Les principales raisons de cette infidélité potentielle? Les employés canadiens considèrent qu'un changement d'employeur pourrait réellement les tenter si cela leur permettait de :
– Gagner plus d'argent. 75% des personnes interrogées sont prêtes à quitter leur entreprise pour une autre si cela leur permet d'apprécier leur rémunération;
– Évoluer sur le plan professionnel. 70% des personnes interrogées sont prêtes à quitter leur entreprise pour une autre si cela leur permet de faire avancer leur carrière;
– Se réaliser. 58% des personnes interrogées sont prêtes à quitter leur entreprise pour une autre si cela leur permet d'œuvrer dans leur domaine d'études.
Bref, les employés canadiens sont actuellement sur le point de franchir le pas de l'infidélité. Un pas dévastateur pour les victimes d'une telle décision, à savoir les employeurs abandonnés sans scrupule. Un pas qui ne sera fait qu'à une condition : l'assurance de s'enrichir, sur le plan financier comme personnel. Oui, tel est le mot clé : s'enrichir. De nos jours, les employés ne désirent qu'une chose, fondamentale, s'enrichir dans le cadre de leur quotidien au travail. S'enrichir, dans tous les sens du terme.

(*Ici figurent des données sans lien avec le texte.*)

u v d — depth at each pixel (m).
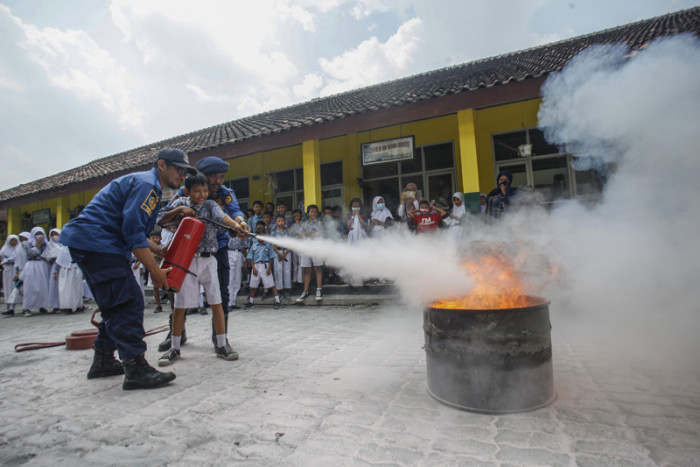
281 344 4.41
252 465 1.88
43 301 8.73
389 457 1.90
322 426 2.28
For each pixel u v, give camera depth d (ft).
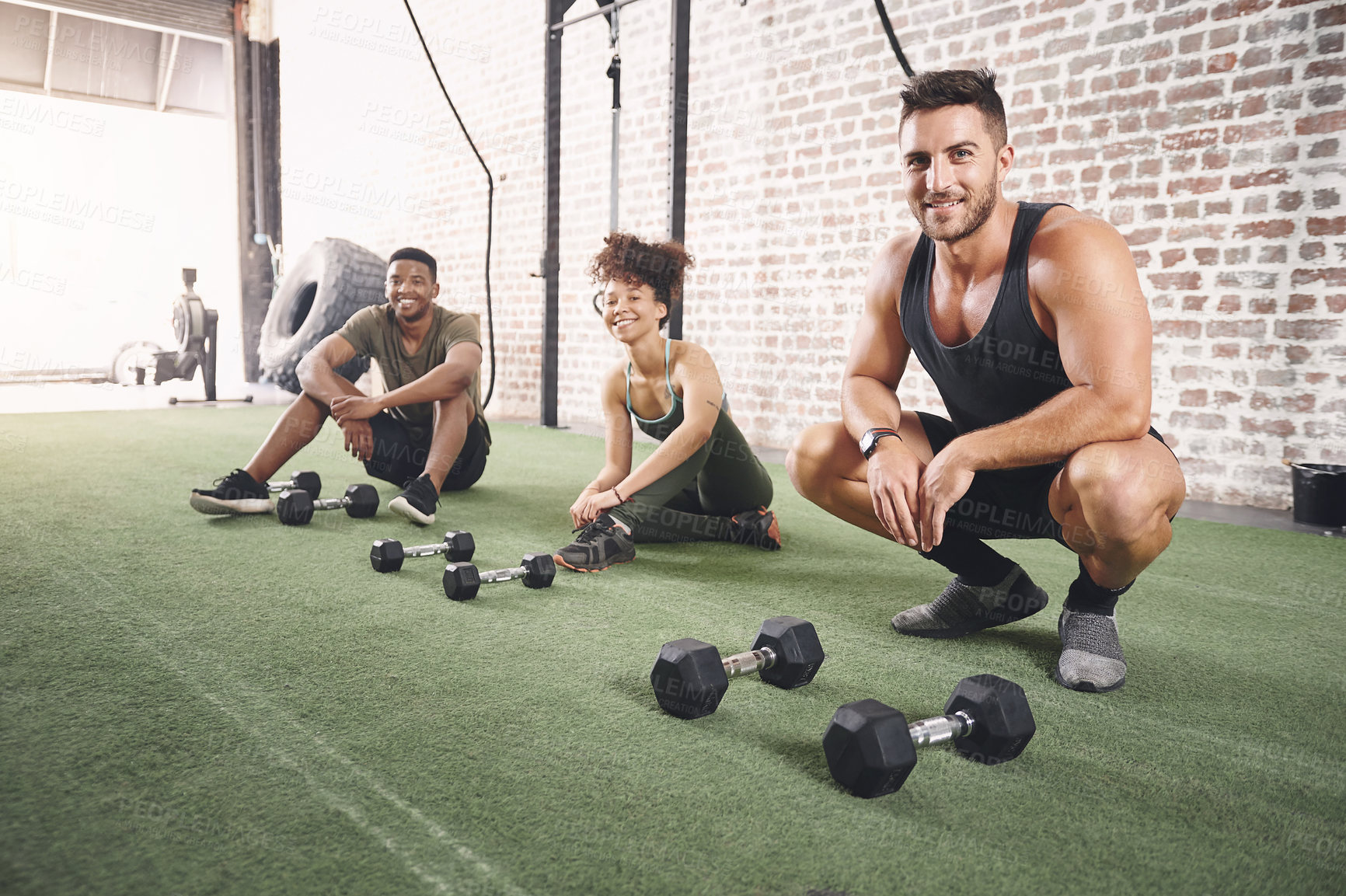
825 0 12.76
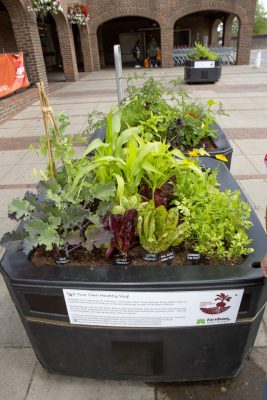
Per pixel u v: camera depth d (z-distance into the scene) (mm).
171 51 19047
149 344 1684
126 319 1566
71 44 14398
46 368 1868
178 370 1778
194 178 1936
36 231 1578
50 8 10227
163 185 2277
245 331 1617
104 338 1663
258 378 1893
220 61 12227
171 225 1594
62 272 1522
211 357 1716
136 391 1858
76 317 1585
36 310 1605
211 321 1557
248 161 4801
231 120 6922
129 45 25719
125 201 1771
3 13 12867
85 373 1852
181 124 3383
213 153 3127
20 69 8859
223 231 1641
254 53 30516
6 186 4289
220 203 1717
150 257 1583
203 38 25781
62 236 1641
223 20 23547
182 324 1566
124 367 1793
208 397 1812
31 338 1747
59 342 1710
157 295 1464
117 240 1585
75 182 1741
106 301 1507
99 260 1606
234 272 1461
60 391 1871
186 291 1446
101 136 3541
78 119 7496
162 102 4121
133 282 1438
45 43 20750
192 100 9023
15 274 1515
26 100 9008
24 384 1916
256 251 1590
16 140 6160
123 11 18094
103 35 25406
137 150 1911
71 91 11664
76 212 1622
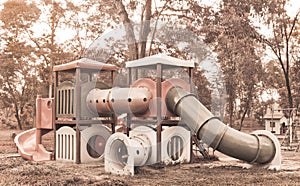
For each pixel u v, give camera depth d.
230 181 7.15
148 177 7.51
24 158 10.92
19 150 11.11
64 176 7.58
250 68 22.98
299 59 27.95
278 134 31.12
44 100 11.15
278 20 23.42
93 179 7.18
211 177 7.57
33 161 10.34
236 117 29.80
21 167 8.99
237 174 8.02
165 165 9.05
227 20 19.91
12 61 26.03
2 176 7.57
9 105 26.64
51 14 24.55
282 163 10.44
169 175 7.77
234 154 8.65
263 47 24.16
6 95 26.36
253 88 27.17
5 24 25.88
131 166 7.68
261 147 8.71
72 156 10.09
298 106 29.62
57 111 10.70
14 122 26.84
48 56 25.12
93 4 20.62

D'où le conseil suivant, évident, pour tout employeur qui entend ne pas perdre ses meilleurs employés du jour au lendemain, sans saisir ce qui lui arrive :
> Qui entend conserver dans ses rangs les meilleurs éléments se doit de veiller à les enrichir, année après année. C'est-à-dire qu'il lui faut ne pas hésiter à mettre la main à la poche pour que ceux-ci ne se laissent pas charmer par le chant des sirènes de la concurrence. Et surtout qu'il lui faut ne pas hésiter à faire en sorte que ceux-ci puissent évoluer sur le plan humain.
En passant, le linguiste français Gabriel Meurier a dit dans ses Sentences notables : «Vilain enrichi ne connaît ni parent ni ami».